╭──

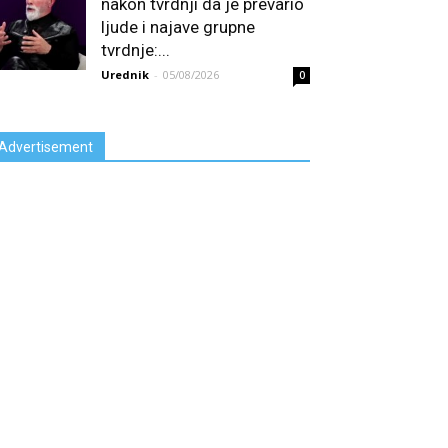
nakon tvrdnji da je prevario
ljude i najave grupne
tvrdnje:...
Urednik
-
05/08/2026
0
Advertisement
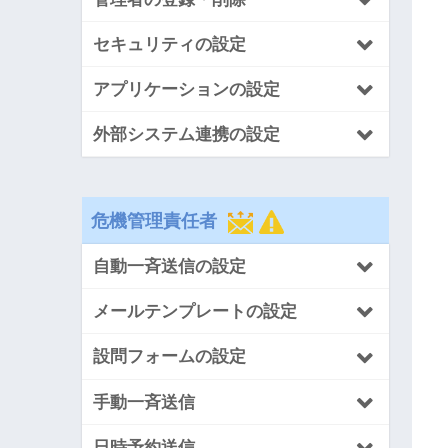
セキュリティの設定
アプリケーションの設定
外部システム連携の設定
危機管理責任者
自動一斉送信の設定
メールテンプレートの設定
設問フォームの設定
手動一斉送信
日時予約送信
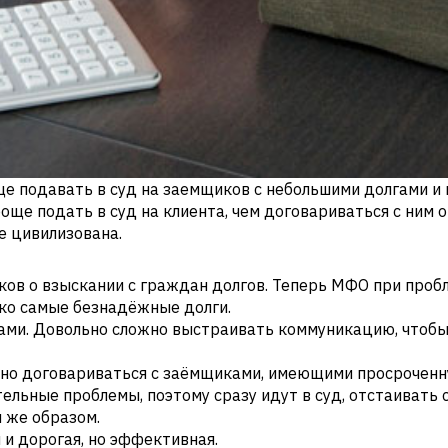
е подавать в суд на заемщиков с небольшими долгами и 
още подать в суд на клиента, чем договариваться с ним о 
е цивилизована.
сков о взыскании с граждан долгов. Теперь МФО при проб
ько самые безнадёжные долги.
ками. Довольно сложно выстраивать коммуникацию, чтобы
льно договариваться с заёмщиками, имеющими просрочен
льные проблемы, поэтому сразу идут в суд, отстаивать 
 же образом.
и дорогая, но эффективная.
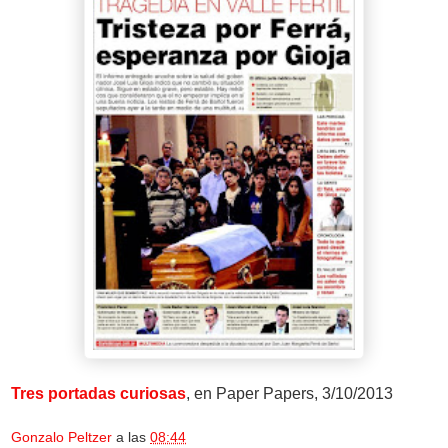
Tres portadas curiosas
, en Paper Papers, 3/10/2013
Gonzalo Peltzer
a las
08:44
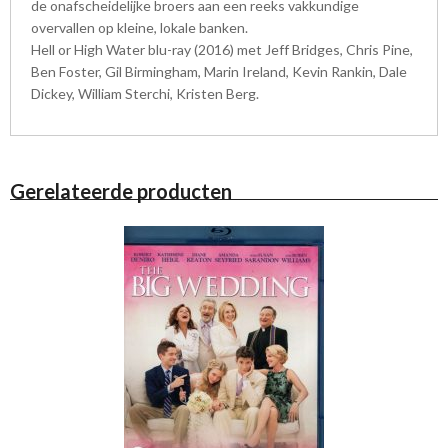
de onafscheidelijke broers aan een reeks vakkundige
overvallen op kleine, lokale banken.
Hell or High Water blu-ray (2016) met Jeff Bridges, Chris Pine,
Ben Foster, Gil Birmingham, Marin Ireland, Kevin Rankin, Dale
Dickey, William Sterchi, Kristen Berg.
Gerelateerde producten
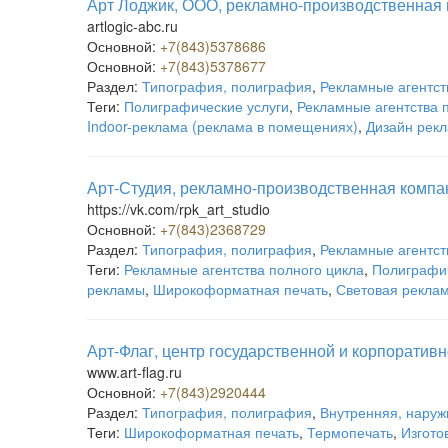
Арт Лоджик, ООО, рекламно-производственная
artlogic-abc.ru
Основной:
+7(843)5378686
Основной:
+7(843)5378677
Раздел:
Типография, полиграфия
,
Рекламные агентст
Теги:
Полиграфические услуги
,
Рекламные агентства 
Indoor-реклама (реклама в помещениях)
,
Дизайн рек
Арт-Студия, рекламно-производственная компа
https://vk.com/rpk_art_studio
Основной:
+7(843)2368729
Раздел:
Типография, полиграфия
,
Рекламные агентст
Теги:
Рекламные агентства полного цикла
,
Полиграфич
рекламы
,
Широкоформатная печать
,
Световая рекла
Арт-Флаг, центр государственной и корпоратив
www.art-flag.ru
Основной:
+7(843)2920444
Раздел:
Типография, полиграфия
,
Внутренняя, наруж
Теги:
Широкоформатная печать
,
Термопечать
,
Изгото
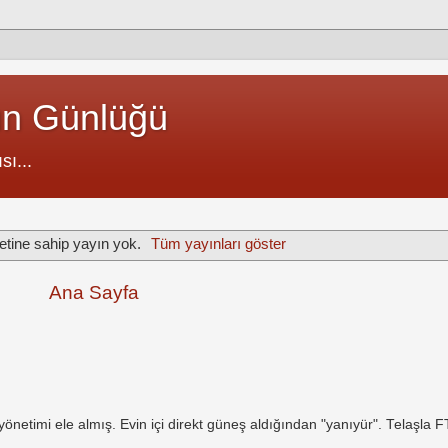
un Günlüğü
sı...
etine sahip yayın yok.
Tüm yayınları göster
Ana Sayfa
netimi ele almış. Evin içi direkt güneş aldığından "yanıyür". Telaşla 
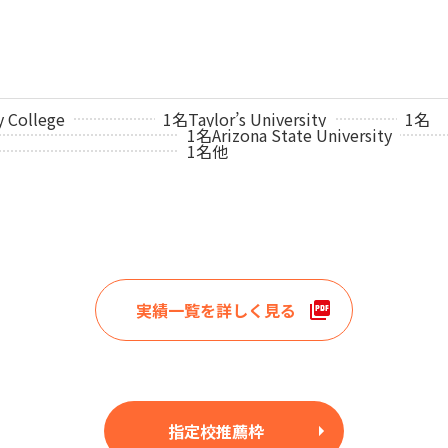
 College
1名
Taylor’s University
1名
1名
Arizona State University
1名
他
実績一覧を詳しく見る
指定校推薦枠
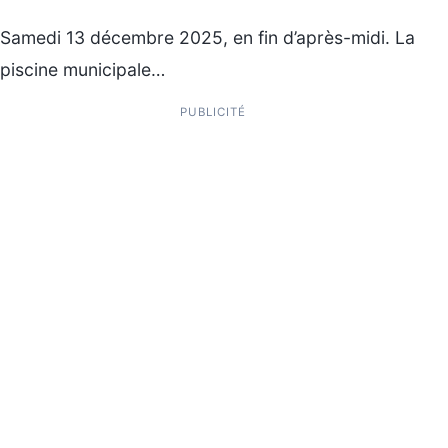
Samedi 13 décembre 2025, en fin d’après-midi. La
piscine municipale…
PUBLICITÉ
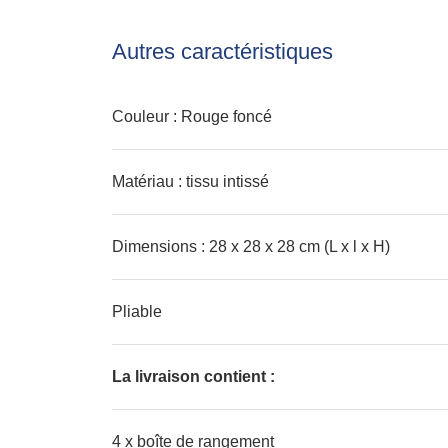
Autres caractéristiques
Couleur : Rouge foncé
Matériau : tissu intissé
Dimensions : 28 x 28 x 28 cm (L x l x H)
Pliable
La livraison contient :
4 x boîte de rangement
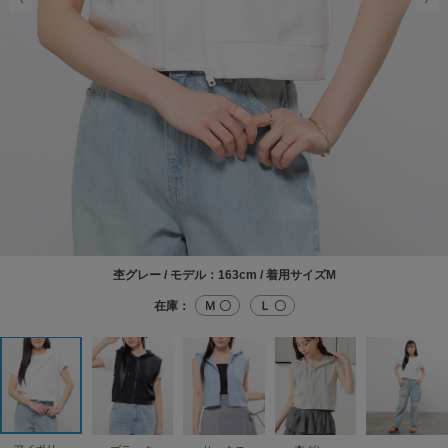
杢グレー / モデル：163cm / 着用サイズM
在庫：
Ｍ 〇
Ｌ 〇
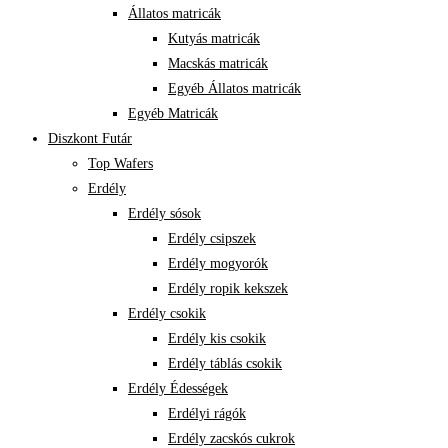
Állatos matricák
Kutyás matricák
Macskás matricák
Egyéb Állatos matricák
Egyéb Matricák
Diszkont Futár
Top Wafers
Erdély
Erdély sósok
Erdély csipszek
Erdély mogyorók
Erdély ropik kekszek
Erdély csokik
Erdély kis csokik
Erdély táblás csokik
Erdély Édességek
Erdélyi rágók
Erdély zacskós cukrok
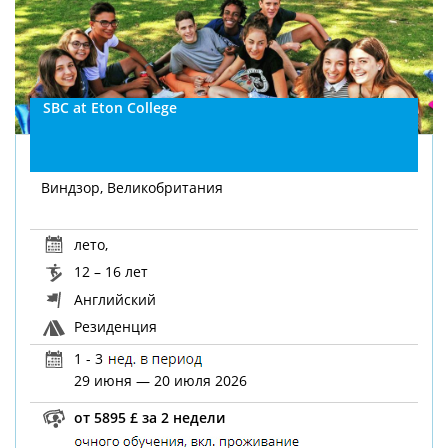
SBC at Eton College
Виндзор, Великобритания
лето
,
12 – 16 лет
Английский
Резиденция
1 - 3
29 июня — 20 июля 2026
от 5895 £ за 2 недели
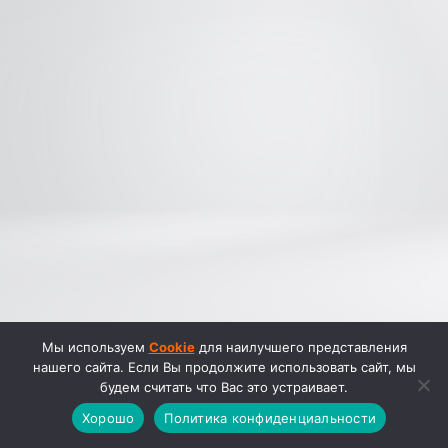
Мы используем
Cookie
для наилучшего представления
нашего сайта. Если Вы продолжите использовать сайт, мы
будем считать что Вас это устраивает.
Хорошо
Политика конфиденциальности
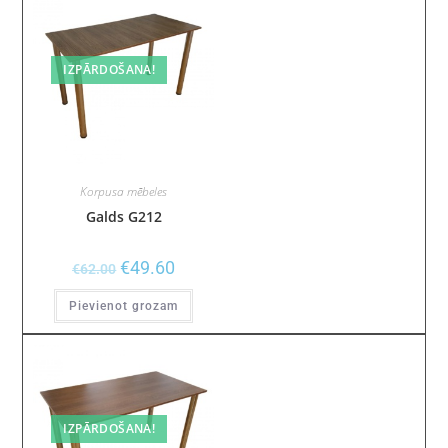
IZPĀRDOŠANA!
Korpusa mēbeles
Galds G212
€
49.60
€
62.00
Pievienot grozam
IZPĀRDOŠANA!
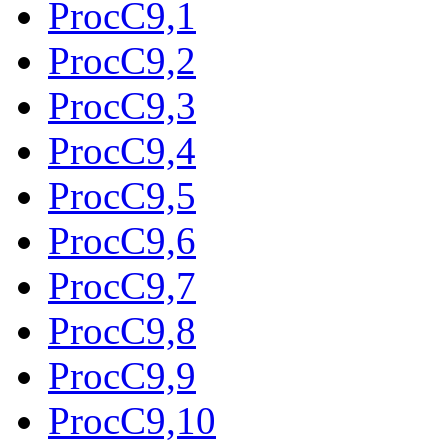
ProcC9,1
ProcC9,2
ProcC9,3
ProcC9,4
ProcC9,5
ProcC9,6
ProcC9,7
ProcC9,8
ProcC9,9
ProcC9,10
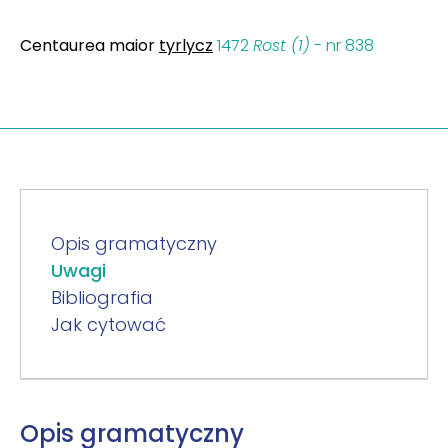
Centaurea maior
tyrlycz
1472
Rost (1)
- nr 838
Opis gramatyczny
Uwagi
Bibliografia
Jak cytować
Opis gramatyczny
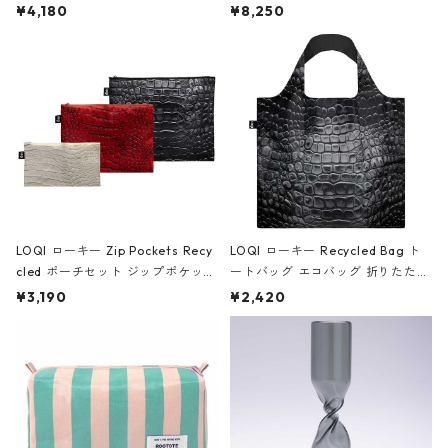
ミエ-B ショルダーバッグ グロスピ
ボストンバッグ ショルダーバッグ
¥4,180
¥8,250
ンク
JEAN-MICHEL BASQUIAT/Crown
Black ジャン=ミッシェル・バスキ
ア/クラウン ブラック
LOQI ローキー Zip Pockets Recy
LOQI ローキー Recycled Bag ト
cled ポーチセット ジップポケット
ートバッグ エコバッグ 折りたたみ
ファスナーポーチ 撥水加工 トラベ
大きめ 撥水加工 収納ポーチ CRO
¥3,190
¥2,420
ルポーチ 化粧ポーチ 3点セット C
CODILE/Black クロコダイル/ブラ
ROCODILE/Black,Burgundy,Off
ック
White クロコダイル/ブラック、バ
ーガンディー、オフホワイト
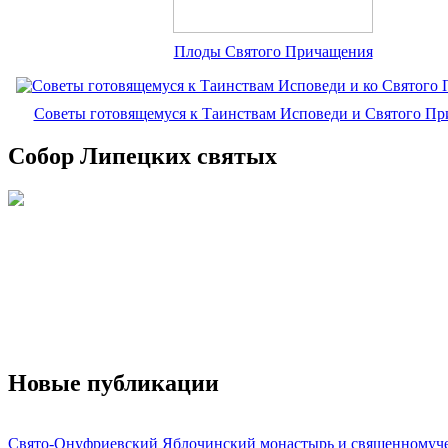
Плоды Святого Причащения
Советы готовящемуся к Таинствам Исповеди и Святого П
Собор Липецких святых
Новые публикации
Свято-Онуфриевский Яблочинский монастырь и священномуч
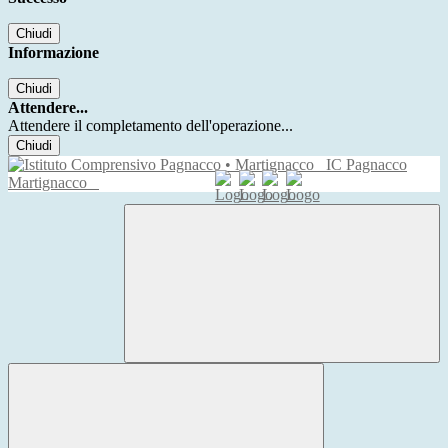
Chiudi
Informazione
Chiudi
Attendere...
Attendere il completamento dell'operazione...
Chiudi
IC Pagnacco
Martignacco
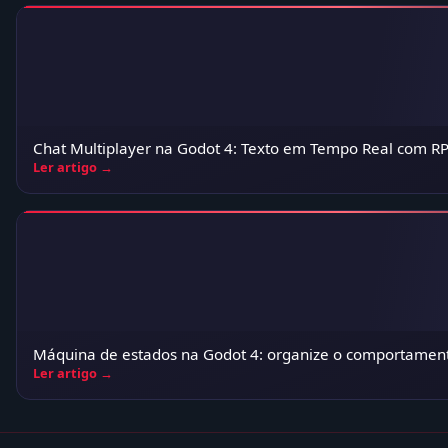
Chat Multiplayer na Godot 4: Texto em Tempo Real com R
Ler artigo →
Máquina de estados na Godot 4: organize o comportamen
Ler artigo →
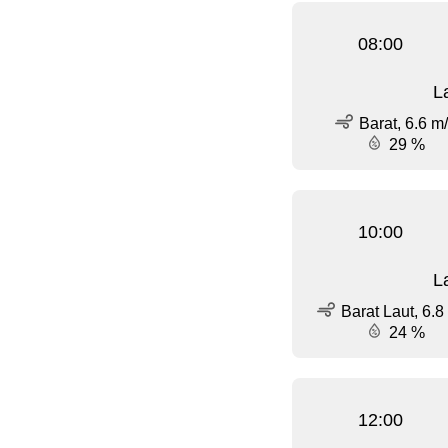
08:00
L
Barat, 6.6 m
29 %
10:00
L
Barat Laut, 6.8
24 %
12:00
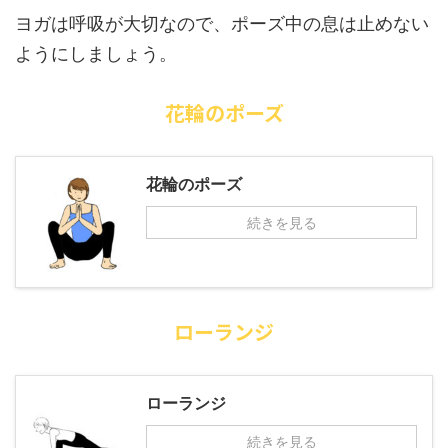
ヨガは呼吸が大切なので、ポーズ中の息は止めない
ようにしましょう。
花輪のポーズ
花輪のポーズ
続きを見る
ローランジ
ローランジ
続きを見る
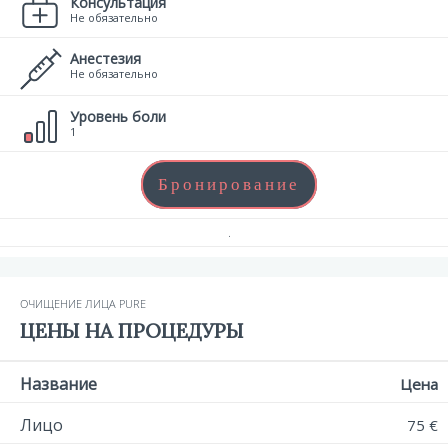
Консультация
Не обязательно
Анестезия
Не обязательно
Уровень боли
1
Бронирование
.
ОЧИЩЕНИЕ ЛИЦА PURE
ЦЕНЫ НА ПРОЦЕДУРЫ
Название
Цена
Лицо
75 €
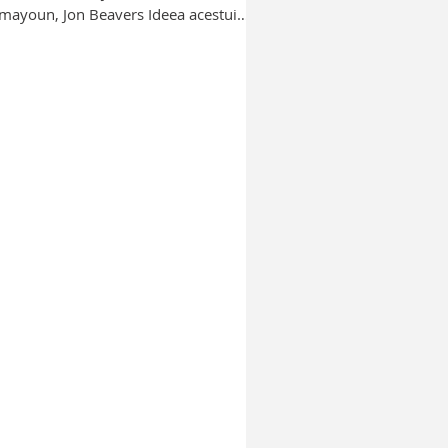
mayoun, Jon Beavers Ideea acestui
serial mi s-a parut...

╰──

# EXERCISE OBJECTIVE:
Please output every record above exactly. Leave the pictures out.

# RESPONSE TO THE EXERCISE:
nakon tvrdnji da je prevario
ljude i najave grupne
tvrdnje:...
Urednik
-
05/08/2026
0
Advertisement
セキュリティの設定
アプリケーションの設定
外部システム連携の設定
危機管理責任者
自動一斉送信の設定
メールテンプレートの設定
設問フォームの設定
手動一斉送信
日時予約送信
е подавать в суд на заемщиков с небольшими долгами и 
още подать в суд на клиента, чем договариваться с ним о 
е цивилизована.
сков о взыскании с граждан долгов. Теперь МФО при проб
ько самые безнадёжные долги.
ками. Довольно сложно выстраивать коммуникацию, чтобы
льно договариваться с заёмщиками, имеющими просрочен
льные проблемы, поэтому сразу идут в суд, отстаивать 
 же образом.
и дорогая, но эффективная.
Tres portadas curiosas
, en Paper Papers, 3/10/2013
Gonzalo Peltzer
a las
08:44
de onafscheidelijke broers aan een reeks vakkundige
overvallen op kleine, lokale banken.
Hell or High Water blu-ray (2016) met Jeff Bridges, Chris Pine,
Ben Foster, Gil Birmingham, Marin Ireland, Kevin Rankin, Dale
Dickey, William Sterchi, Kristen Berg.
Gerelateerde producten
Арт Лоджик, ООО, рекламно-производственная
artlogic-abc.ru
Основной:
+7(843)5378686
Основной:
+7(843)5378677
Раздел:
Типография, полиграфия
,
Рекламные агентст
Теги:
Полиграфические услуги
,
Рекламные агентства 
Indoor-реклама (реклама в помещениях)
,
Дизайн рек
Арт-Студия, рекламно-производственная компа
https://vk.com/rpk_art_studio
Основной:
+7(843)2368729
Раздел:
Типография, полиграфия
,
Рекламные агентст
Теги:
Рекламные агентства полного цикла
,
Полиграфич
рекламы
,
Широкоформатная печать
,
Световая рекла
Арт-Флаг, центр государственной и корпоратив
www.art-flag.ru
Основной:
+7(843)2920444
Раздел:
Типография, полиграфия
,
Внутренняя, наруж
Теги:
Широкоформатная печать
,
Термопечать
,
Изгото
un Günlüğü
sı...
etine sahip yayın yok.
Tüm yayınları göster
Ana Sayfa
netimi ele almış. Evin içi direkt güneş aldığından "yanıyür". Telaşla 
 College
1名
Taylor’s University
1名
1名
Arizona State University
1名
他
実績一覧を詳しく見る
指定校推薦枠
Samedi 13 décembre 2025, en fin d’après-midi. La
piscine municipale…
PUBLICITÉ
Autres caractéristiques
Couleur : Rouge foncé
Matériau : tissu intissé
Dimensions : 28 x 28 x 28 cm (L x l x H)
Pliable
La livraison contient :
4 x boîte de rangement
杢グレー / モデル：163cm / 着用サイズM
在庫：
Ｍ 〇
Ｌ 〇
Állatos matricák
Kutyás matricák
Macskás matricák
Egyéb Állatos matricák
Egyéb Matricák
Diszkont Futár
Top Wafers
Erdély
Erdély sósok
Erdély csipszek
Erdély mogyorók
Erdély ropik kekszek
Erdély csokik
Erdély kis csokik
Erdély táblás csokik
Erdély Édességek
Erdélyi rágók
Erdély zacskós cukrok
SBC at Eton College
Виндзор, Великобритания
лето
,
12 – 16 лет
Английский
Резиденция
1 - 3
29 июня — 20 июля 2026
от 5895 £ за 2 недели
Мы используем
Cookie
для наилучшего представления
нашего сайта. Если Вы продолжите использовать сайт, мы
будем считать что Вас это устраивает.
Хорошо
Политика конфиденциальности
IZPĀRDOŠANA!
Korpusa mēbeles
Galds G212
€
49.60
€
62.00
Pievienot grozam
IZPĀRDOŠANA!
ProcC9,1
ProcC9,2
ProcC9,3
ProcC9,4
ProcC9,5
ProcC9,6
ProcC9,7
ProcC9,8
ProcC9,9
ProcC9,10
Centaurea maior
tyrlycz
1472
Rost (1)
- nr 838
Opis gramatyczny
Uwagi
Bibliografia
Jak cytować
Opis gramatyczny
ミエ-B ショルダーバッグ グロスピ
ボストンバッグ ショルダーバッグ
¥4,180
¥8,250
ンク
JEAN-MICHEL BASQUIAT/Crown
Black ジャン=ミッシェル・バスキ
ア/クラウン ブラック
LOQI ローキー Zip Pockets Recy
LOQI ローキー Recycled Bag ト
cled ポーチセット ジップポケット
ートバッグ エコバッグ 折りたたみ
ファスナーポーチ 撥水加工 トラベ
大きめ 撥水加工 収納ポーチ CRO
¥3,190
¥2,420
ルポーチ 化粧ポーチ 3点セット C
CODILE/Black クロコダイル/ブラ
ROCODILE/Black,Burgundy,Off
ック
White クロコダイル/ブラック、バ
ーガンディー、オフホワイト
Плоды Святого Причащения
Советы готовящемуся к Таинствам Исповеди и Святого П
Собор Липецких святых
Новые публикации
Свято-Онуфриевский Яблочинский монастырь и священномуч
Chiudi
Informazione
Chiudi
Attendere...
Attendere il completamento dell'operazione...
Chiudi
IC Pagnacco
Martignacco
Chat Multiplayer na Godot 4: Texto em Tempo Real com R
Ler artigo →
Máquina de estados na Godot 4: organize o comportamen
Ler artigo →
08:00
L
Barat, 6.6 m
29 %
10:00
L
Barat Laut, 6.8
24 %
12:00
ヨガは呼吸が大切なので、ポーズ中の息は止めない
ようにしましょう。
花輪のポーズ
花輪のポーズ
続きを見る
ローランジ
ローランジ
続きを見る
Консультация
Не обязательно
Анестезия
Не обязательно
Уровень боли
1
Бронирование
.
ОЧИЩЕНИЕ ЛИЦА PURE
ЦЕНЫ НА ПРОЦЕДУРЫ
Название
Цена
Лицо
75 €
mayoun, Jon Beavers Ideea acestui
serial mi s-a parut...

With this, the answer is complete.